In short, while the Highway Patrolmen actually may have gummed up the works, Mayor Tom of Wilmington is not what you might call an unprejudiced witness.

Two Play This Game*

Maybe, since it's the fashion just now to give Mr. Roosevelt the works for failing to cooperate with business, it might be as well to look for a moment at the other side. We are not suggesting that the President hasn't got it coming to him. In view of the record, he plainly has.

Nevertheless, when the National Manufacturers' Association--which if it doesn't speak for American business as a whole, often assumes to--met in New York, it had as the chief speaker on its program Tom Girdler. Girdler who hates the labor allies of the New Deal, and in his turn is anathema to them. Girdler whose whole philosophy is the antithesis of the New Deal. Girdler who symbolizes in his person precisely what the New Deal means when it uses the terms "black reaction" and "economic royalist."

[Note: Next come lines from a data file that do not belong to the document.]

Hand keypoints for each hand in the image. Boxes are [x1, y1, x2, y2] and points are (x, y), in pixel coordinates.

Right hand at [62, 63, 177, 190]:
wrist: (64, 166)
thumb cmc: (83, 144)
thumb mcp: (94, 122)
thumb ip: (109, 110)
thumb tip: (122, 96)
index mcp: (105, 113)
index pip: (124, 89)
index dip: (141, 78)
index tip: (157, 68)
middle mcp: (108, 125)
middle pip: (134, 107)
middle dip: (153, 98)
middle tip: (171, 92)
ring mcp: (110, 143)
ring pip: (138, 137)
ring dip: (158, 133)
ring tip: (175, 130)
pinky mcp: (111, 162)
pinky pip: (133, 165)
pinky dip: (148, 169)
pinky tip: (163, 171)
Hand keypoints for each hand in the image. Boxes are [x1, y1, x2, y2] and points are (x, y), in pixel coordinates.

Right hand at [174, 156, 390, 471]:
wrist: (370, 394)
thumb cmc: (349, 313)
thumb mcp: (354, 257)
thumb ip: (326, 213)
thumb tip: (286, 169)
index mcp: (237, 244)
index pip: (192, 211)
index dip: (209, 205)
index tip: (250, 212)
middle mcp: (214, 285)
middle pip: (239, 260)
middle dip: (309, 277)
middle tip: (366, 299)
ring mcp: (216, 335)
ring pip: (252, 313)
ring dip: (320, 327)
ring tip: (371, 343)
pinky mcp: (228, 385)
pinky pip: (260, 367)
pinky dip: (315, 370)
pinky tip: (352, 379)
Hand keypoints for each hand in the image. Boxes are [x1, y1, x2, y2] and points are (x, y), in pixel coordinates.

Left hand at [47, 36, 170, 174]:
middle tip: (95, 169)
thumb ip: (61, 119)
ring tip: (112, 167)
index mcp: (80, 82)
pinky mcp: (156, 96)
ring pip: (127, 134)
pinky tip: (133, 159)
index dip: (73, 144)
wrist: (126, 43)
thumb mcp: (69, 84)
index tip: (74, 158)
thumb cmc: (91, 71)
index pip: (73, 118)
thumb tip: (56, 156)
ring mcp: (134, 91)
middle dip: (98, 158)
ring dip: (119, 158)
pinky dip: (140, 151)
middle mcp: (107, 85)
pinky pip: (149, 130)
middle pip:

Was it wise, then, to have him as the chief speaker when rapprochement seemed in the making? Obviously not. Such rapprochement can come about only on the basis of mutual concession--by taking the middle way. And it is the sum and essence of Tom Girdler that he will hear as little of compromise and the middle way as the Hon. Harold Ickes himself.

C. O. D.*

A medico named J. H. Peck out in Tooele, Utah, has inserted this notice in his hometown newspaper:

"In 1937, I delivered 75 babies in Tooele. I got paid for 50 of them in the most prosperous year in Tooele's history... I will do no deliveries in 1938 that are not paid for before delivery takes place."

It's possible to feel a certain sympathy for the fellow, for undoubtedly, some of the 25 who have not paid him might have. Probably the majority of them have. All the same, if we assume that he collected the usual fee of $25 per case, with precious little pre-natal attention thrown in, he collected $1,250--not bad for 75 evenings of work on the part of a man who lives in a small town and was probably not remarkable for any unusual native endowments.

Moreover, a few of these people who didn't pay quite possibly couldn't pay at all. Nobody would blame a doctor who refuses services to people who can pay and won't. But to refuse to deliver a woman in labor because she can't pay is to violate every tradition that has made medicine an honorable profession, and to turn it into a particularly merciless form of business. And, we are glad to add, the tradition of medicine is in fact so powerful that we suspect Doc Peck doesn't really quite mean it. He'll bark about his accounts and lay down the law, and then, in all probability, answer his calls as they come.